Images with localized body landmarks
_ _ _ _ _ _ _

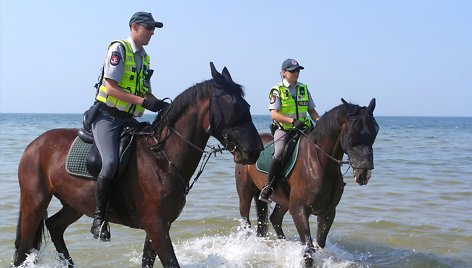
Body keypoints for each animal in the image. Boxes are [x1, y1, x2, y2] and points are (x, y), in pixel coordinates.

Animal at [236, 99, 380, 266]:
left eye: (375, 132)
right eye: (352, 133)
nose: (364, 174)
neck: (320, 165)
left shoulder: (328, 212)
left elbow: (320, 244)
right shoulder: (299, 210)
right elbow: (308, 249)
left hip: (283, 201)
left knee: (274, 219)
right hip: (245, 193)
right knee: (246, 222)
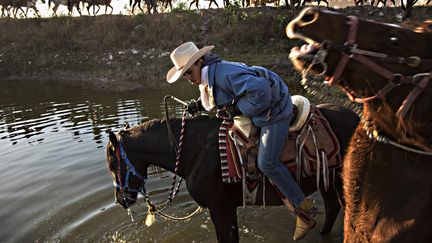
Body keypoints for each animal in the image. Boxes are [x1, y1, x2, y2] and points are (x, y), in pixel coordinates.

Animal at [105, 104, 358, 241]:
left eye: (112, 164)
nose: (121, 200)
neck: (195, 150)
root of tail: (355, 117)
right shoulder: (227, 207)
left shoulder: (218, 208)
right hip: (327, 180)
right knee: (333, 209)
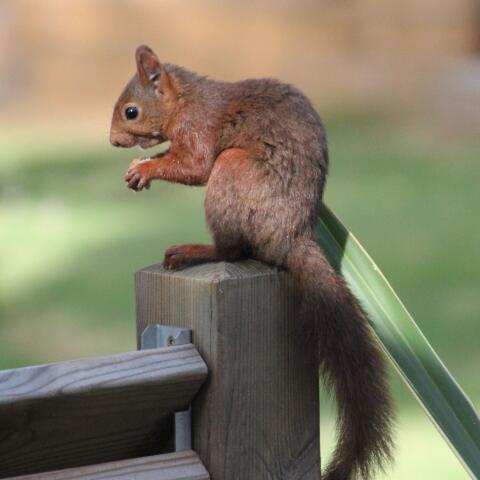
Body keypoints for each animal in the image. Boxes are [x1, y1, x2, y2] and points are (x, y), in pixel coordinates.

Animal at [110, 45, 394, 480]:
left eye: (131, 112)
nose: (112, 141)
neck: (187, 100)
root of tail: (290, 237)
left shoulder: (199, 129)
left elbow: (194, 165)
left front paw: (146, 168)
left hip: (232, 171)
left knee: (232, 250)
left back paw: (194, 250)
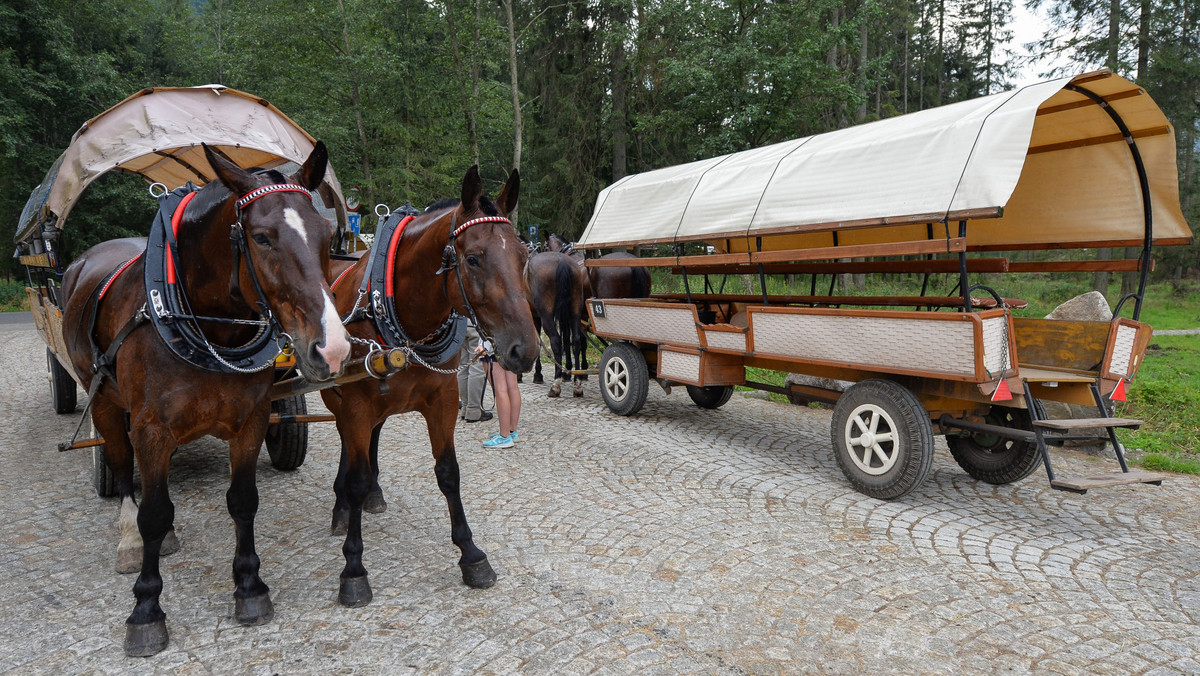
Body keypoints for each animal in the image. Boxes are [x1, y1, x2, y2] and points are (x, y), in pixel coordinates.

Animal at [59, 142, 350, 657]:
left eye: (327, 234)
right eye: (262, 237)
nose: (332, 349)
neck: (207, 325)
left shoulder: (251, 419)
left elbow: (243, 501)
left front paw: (249, 587)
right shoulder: (151, 428)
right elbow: (154, 511)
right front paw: (146, 609)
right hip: (105, 400)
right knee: (121, 464)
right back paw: (129, 537)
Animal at [324, 164, 540, 602]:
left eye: (524, 257)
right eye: (472, 259)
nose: (524, 350)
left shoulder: (442, 399)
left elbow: (448, 473)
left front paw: (471, 554)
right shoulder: (356, 405)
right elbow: (355, 479)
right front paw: (353, 567)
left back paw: (373, 494)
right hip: (337, 399)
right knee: (347, 445)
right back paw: (343, 507)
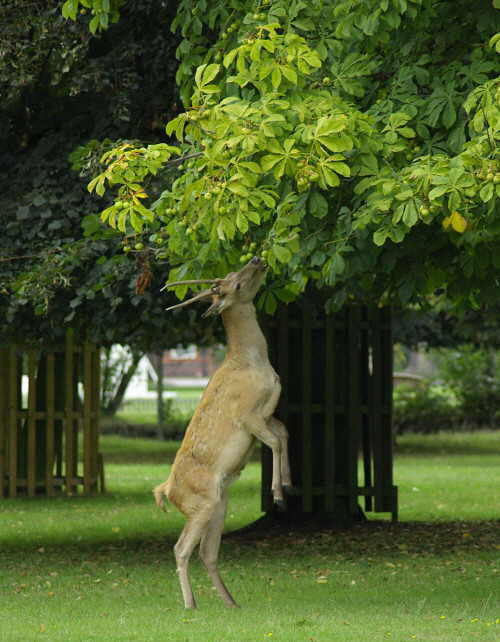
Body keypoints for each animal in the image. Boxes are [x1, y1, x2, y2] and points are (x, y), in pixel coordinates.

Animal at [153, 256, 291, 609]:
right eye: (236, 283)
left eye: (232, 274)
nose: (257, 259)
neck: (253, 363)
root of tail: (166, 490)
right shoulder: (247, 415)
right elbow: (274, 441)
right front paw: (278, 494)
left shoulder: (267, 413)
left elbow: (284, 434)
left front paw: (286, 483)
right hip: (201, 504)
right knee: (181, 548)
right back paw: (191, 604)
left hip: (218, 506)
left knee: (208, 552)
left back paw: (231, 602)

_ _ _ _ _ _ _

▸ Activity:
Would you print, exactly as they appear, the lines from the line with "left hip: (232, 171)" through the end of the entries above, leaving out the pictures?

▸ Solution to the exercise:
left hip: (232, 171)
left knee: (232, 250)
left back paw: (194, 250)
Body keypoints for each animal in the image. Boxes are [x1, y1, x2, y2] and points are (x, y), in pixel coordinates.

Animal at [59, 142, 350, 657]:
left eye: (327, 234)
right eye: (262, 237)
nose: (332, 349)
neck: (207, 325)
left shoulder: (251, 419)
left elbow: (243, 501)
left front paw: (249, 587)
right shoulder: (151, 428)
right elbow: (154, 511)
right front paw: (146, 609)
right hip: (105, 400)
right knee: (121, 464)
right back paw: (129, 537)
Animal at [324, 164, 540, 602]:
left eye: (524, 257)
right eye: (472, 259)
nose: (524, 350)
left shoulder: (442, 399)
left elbow: (448, 473)
left front paw: (471, 554)
right shoulder: (356, 405)
right elbow: (355, 479)
right front paw: (353, 567)
left back paw: (373, 494)
right hip: (337, 399)
right knee: (347, 445)
right back paw: (343, 507)
Body keypoints for each animal in the image. Boxes are [x1, y1, x2, y2] and points are (x, y), in pixel coordinates.

Animal at [153, 256, 291, 609]:
right eye: (236, 283)
left eye: (232, 274)
nose: (257, 259)
neck: (253, 363)
root of tail: (166, 490)
right shoulder: (247, 415)
right elbow: (274, 441)
right front paw: (278, 494)
left shoulder: (267, 413)
left elbow: (284, 434)
left front paw: (286, 483)
right hip: (201, 504)
right knee: (181, 548)
right back paw: (191, 604)
left hip: (218, 506)
left knee: (208, 552)
left back paw: (231, 602)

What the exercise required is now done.